* _Texte de lecture_:
######

La première dimension qu'un enseignant-chercheur peut investiguer concerne les résultats de l'apprentissage. Il s'intéresse à la question de la qualité des apprentissages. Bon nombre d'articles et de contributions scientifiques ont pour objet la plus-value au travers l'évaluation de la performance des apprenants. Dans ce type d'analyse, on peut distinguer quatre indicateurs complémentaires : la progression, le degré de maîtrise, le transfert et l'équité.
La progression concerne la valeur ajoutée du dispositif sur le plan individuel. Elle correspond à l'amplitude du développement de la compétence suite à l'apprentissage. L’observation de cette progression peut s’envisager à l’aide d’un dispositif de type « prétest/posttest » permettant de calculer un gain relatif qui correspond au rapport de ce que l’élève a gagné à ce qu’il aurait pu gagner au maximum (D’Hainaut, 1975). Cette évaluation du gain réel pondéré par le gain maximum qui est possible permet d’apprécier l’efficacité intrinsèque du dispositif. Ce rapport entre la progression possible et la progression observée donne ainsi la possibilité de comparer les progrès des élèves, quel que soit leur niveau de départ. Le calcul du gain relatif (Posttest-Prétest)/(Maximum-Prétest) est possible à la condition que le score au prétest soit inférieur ou égal au score du posttest. Par exemple, l'élève a 2/10 au prétest et 6/10 au posttest. Il a un gain de 50 % ((6-2)/(10-2)). Si le score au prétest est supérieur au posttest, il convient alors de calculer une perte relative (Posttest-Prétest/Prétest). Par exemple, l'élève a 5/10 au prétest et 4/10 au posttest. Il a une perte relative de 20 % ((4-5)/5)). En lien avec ce principe de progression, il peut être pertinent de mettre en évidence le nombre d'élèves ayant évolué positivement, ayant régressé et ayant stagné.

######

* _Données affichées_:

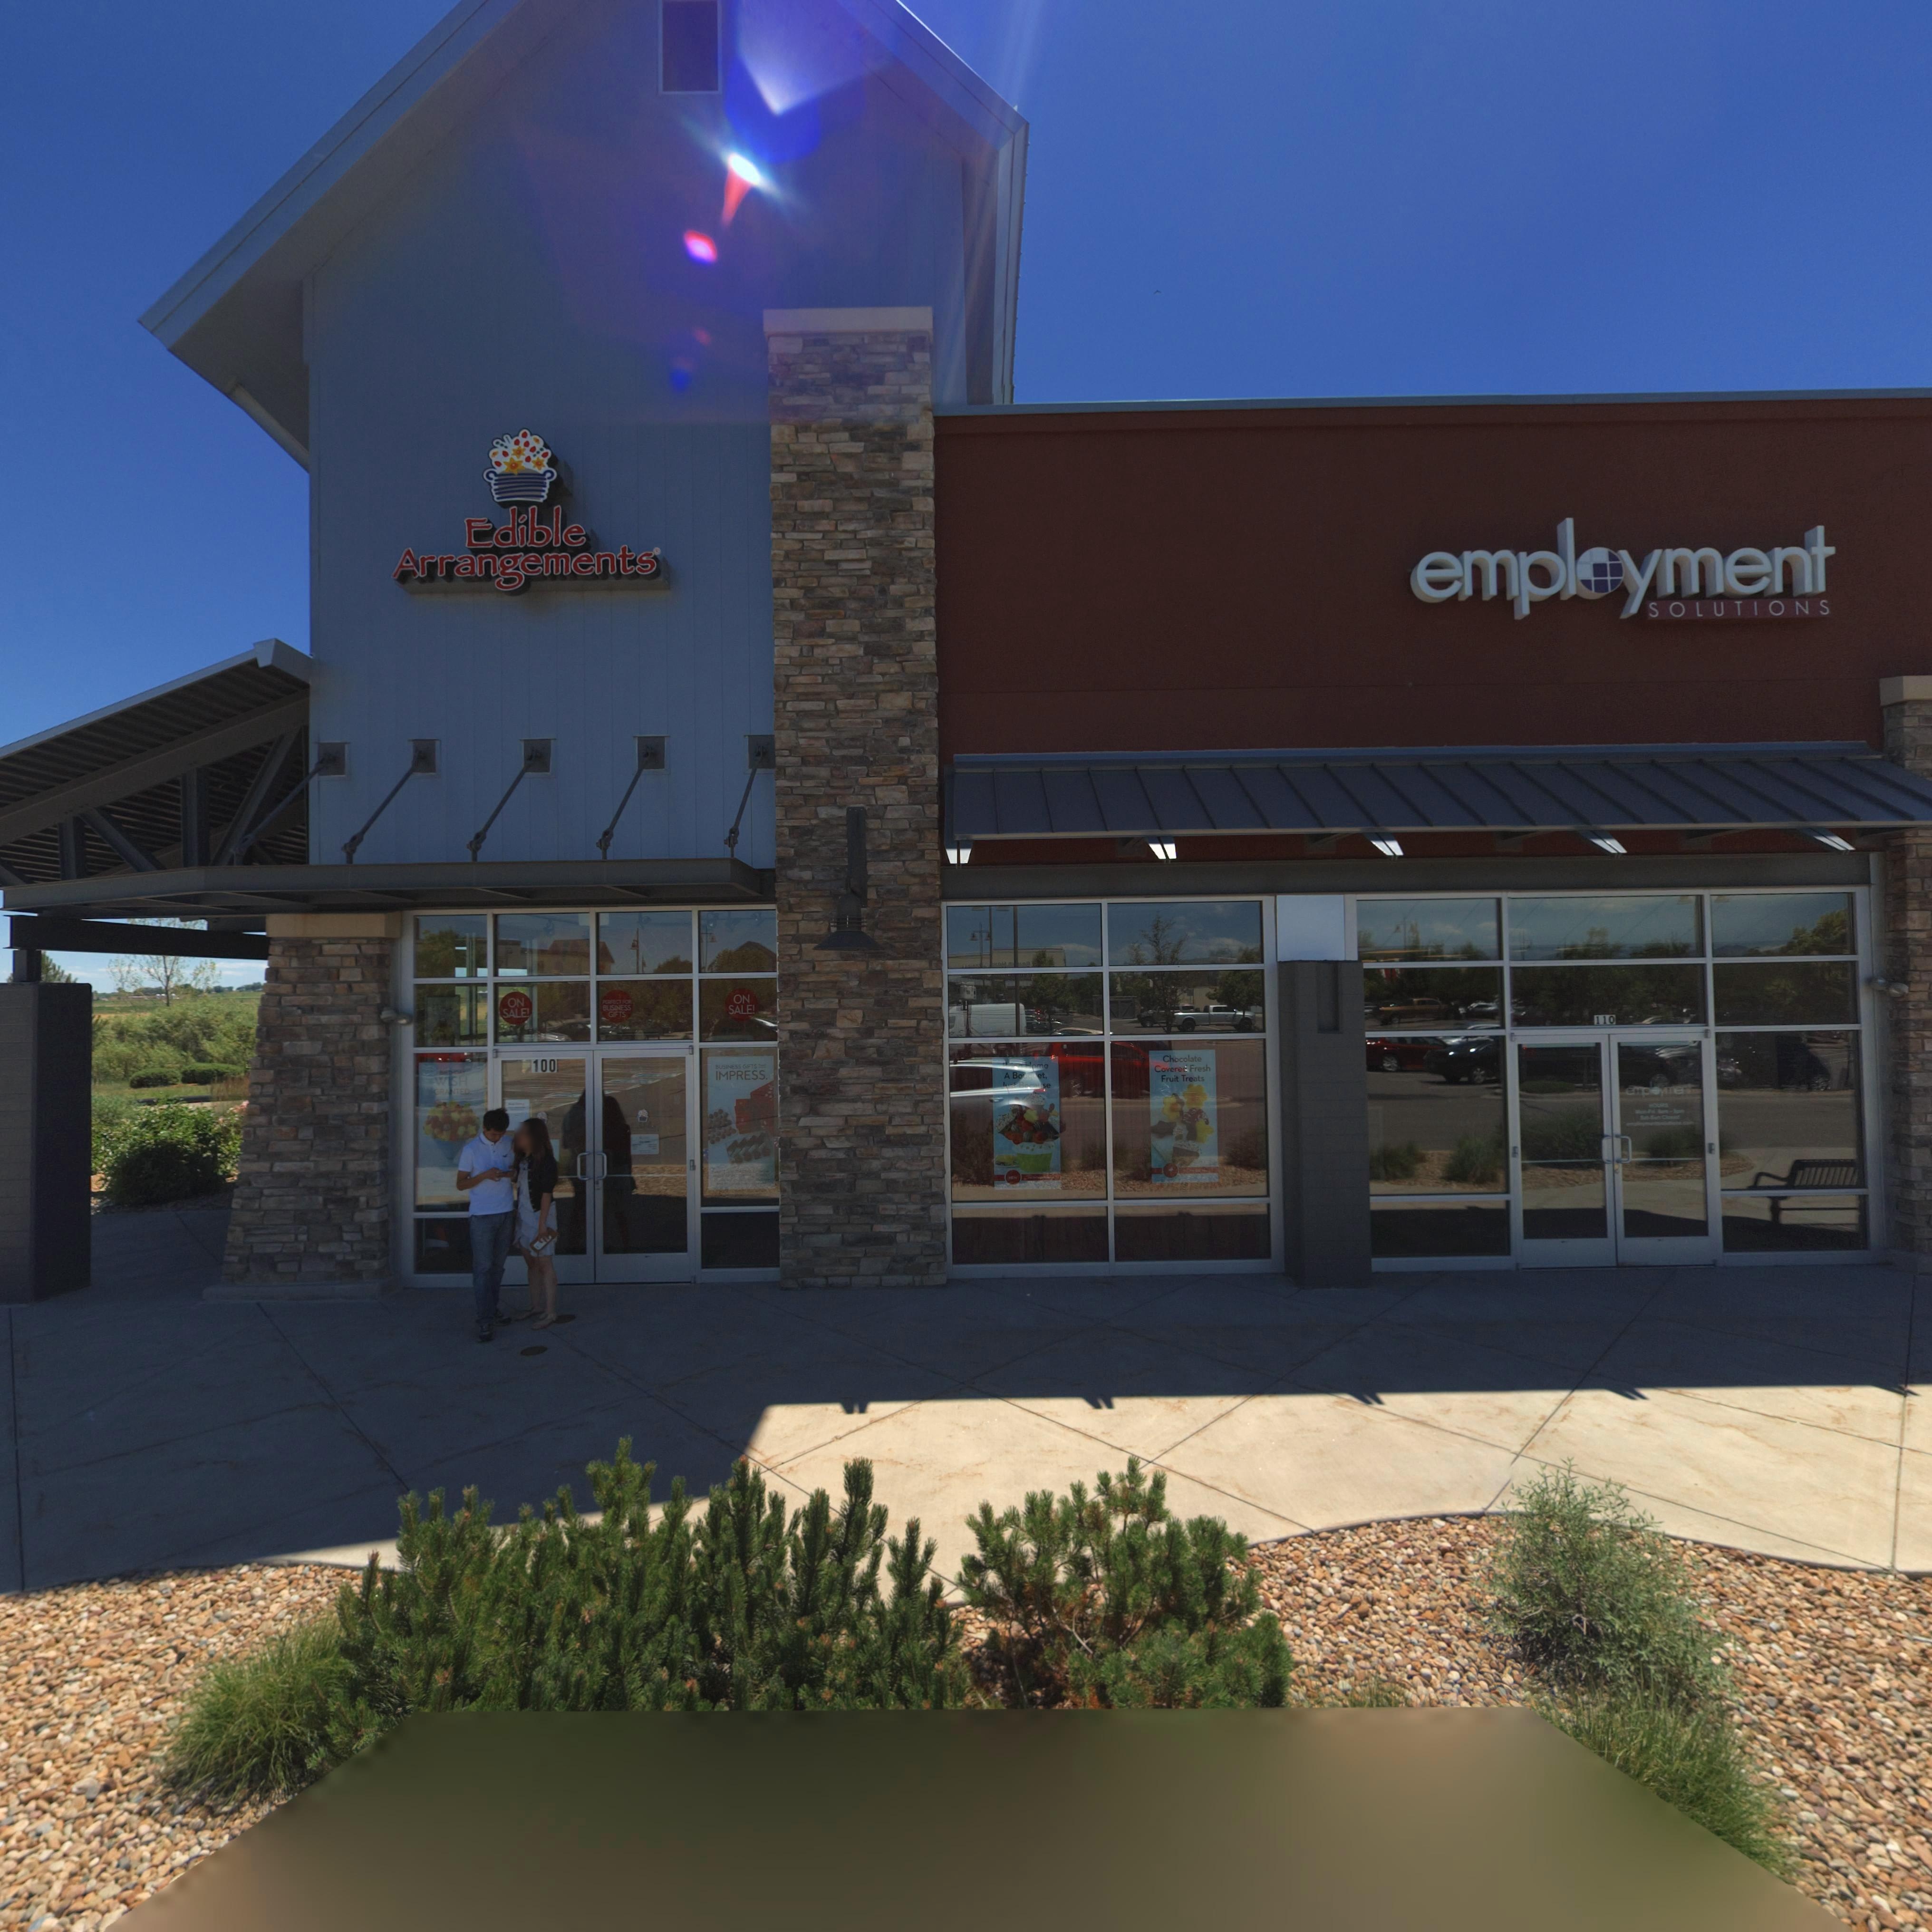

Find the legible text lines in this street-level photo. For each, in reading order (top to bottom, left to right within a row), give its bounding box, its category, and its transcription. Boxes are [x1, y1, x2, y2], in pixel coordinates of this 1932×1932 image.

######

* _Série d'exercices_:
#1 Indiquez si chacune des affirmations suivantes est conforme au texte sur les résultats de l'apprentissage, en répondant par oui ou par non et en citant les mots du texte qui permettent de trancher.
(a) Le texte distingue quatre indicateurs complémentaires : la progression, le degré de maîtrise, le transfert et l'équité.
(b) Le calcul du gain relatif est possible lorsque le score au prétest est supérieur au score du posttest.
(c) Le rapport entre la progression possible et la progression observée permet de comparer les progrès des élèves, quel que soit leur niveau de départ.
#2 Reproduisez fidèlement le passage du texte sur les résultats de l'apprentissage qui va de « La première dimension » jusqu'à « transfert et l'équité. ».

* _Corrigés_:
#1
(a) Oui : « on peut distinguer quatre indicateurs complémentaires : la progression, le degré de maîtrise, le transfert et l'équité ».
(b) Non : « Le calcul du gain relatif (Posttest-Prétest)/(Maximum-Prétest) est possible à la condition que le score au prétest soit inférieur ou égal au score du posttest ».
(c) Oui : « Ce rapport entre la progression possible et la progression observée donne ainsi la possibilité de comparer les progrès des élèves, quel que soit leur niveau de départ ».

#2
La première dimension qu'un enseignant-chercheur peut investiguer concerne les résultats de l'apprentissage. Il s'intéresse à la question de la qualité des apprentissages. Bon nombre d'articles et de contributions scientifiques ont pour objet la plus-value au travers l'évaluation de la performance des apprenants. Dans ce type d'analyse, on peut distinguer quatre indicateurs complémentaires : la progression, le degré de maîtrise, le transfert et l'équité.